▶ _EXERCISE PROMPT_
Please filter the listing for the string "Malignant" and copy each matching line.
[[ RAW DATA open ]]
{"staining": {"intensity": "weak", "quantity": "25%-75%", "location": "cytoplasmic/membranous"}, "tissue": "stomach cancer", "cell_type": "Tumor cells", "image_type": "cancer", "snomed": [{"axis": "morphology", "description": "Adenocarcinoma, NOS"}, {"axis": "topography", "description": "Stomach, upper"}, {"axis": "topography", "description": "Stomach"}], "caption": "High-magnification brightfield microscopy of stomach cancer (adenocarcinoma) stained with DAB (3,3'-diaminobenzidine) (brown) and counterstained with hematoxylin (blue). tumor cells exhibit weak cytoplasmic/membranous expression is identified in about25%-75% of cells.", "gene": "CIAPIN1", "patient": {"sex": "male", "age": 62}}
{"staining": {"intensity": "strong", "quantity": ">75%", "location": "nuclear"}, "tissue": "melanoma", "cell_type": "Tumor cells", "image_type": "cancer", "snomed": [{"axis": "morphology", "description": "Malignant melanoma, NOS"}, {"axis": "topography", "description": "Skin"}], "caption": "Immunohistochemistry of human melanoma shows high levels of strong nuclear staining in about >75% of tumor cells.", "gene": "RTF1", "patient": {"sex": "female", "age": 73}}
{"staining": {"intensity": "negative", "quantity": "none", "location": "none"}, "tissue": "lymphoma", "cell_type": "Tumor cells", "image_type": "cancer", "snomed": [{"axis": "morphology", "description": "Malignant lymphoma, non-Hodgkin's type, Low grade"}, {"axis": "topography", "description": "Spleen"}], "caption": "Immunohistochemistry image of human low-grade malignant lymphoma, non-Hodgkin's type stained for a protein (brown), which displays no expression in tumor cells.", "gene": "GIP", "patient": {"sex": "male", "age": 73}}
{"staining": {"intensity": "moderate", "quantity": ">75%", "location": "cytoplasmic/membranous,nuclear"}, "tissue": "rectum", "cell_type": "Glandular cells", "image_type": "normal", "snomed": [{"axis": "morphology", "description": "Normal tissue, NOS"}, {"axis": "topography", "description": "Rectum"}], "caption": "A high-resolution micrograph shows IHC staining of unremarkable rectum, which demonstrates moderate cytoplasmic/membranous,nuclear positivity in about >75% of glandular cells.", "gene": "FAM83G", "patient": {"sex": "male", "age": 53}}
[[ RAW DATA closed ]]
▶ _REPLY TO THE EXERCISE_
{"staining": {"intensity": "strong", "quantity": ">75%", "location": "nuclear"}, "tissue": "melanoma", "cell_type": "Tumor cells", "image_type": "cancer", "snomed": [{"axis": "morphology", "description": "Malignant melanoma, NOS"}, {"axis": "topography", "description": "Skin"}], "caption": "Immunohistochemistry of human melanoma shows high levels of strong nuclear staining in about >75% of tumor cells.", "gene": "RTF1", "patient": {"sex": "female", "age": 73}}
{"staining": {"intensity": "negative", "quantity": "none", "location": "none"}, "tissue": "lymphoma", "cell_type": "Tumor cells", "image_type": "cancer", "snomed": [{"axis": "morphology", "description": "Malignant lymphoma, non-Hodgkin's type, Low grade"}, {"axis": "topography", "description": "Spleen"}], "caption": "Immunohistochemistry image of human low-grade malignant lymphoma, non-Hodgkin's type stained for a protein (brown), which displays no expression in tumor cells.", "gene": "GIP", "patient": {"sex": "male", "age": 73}}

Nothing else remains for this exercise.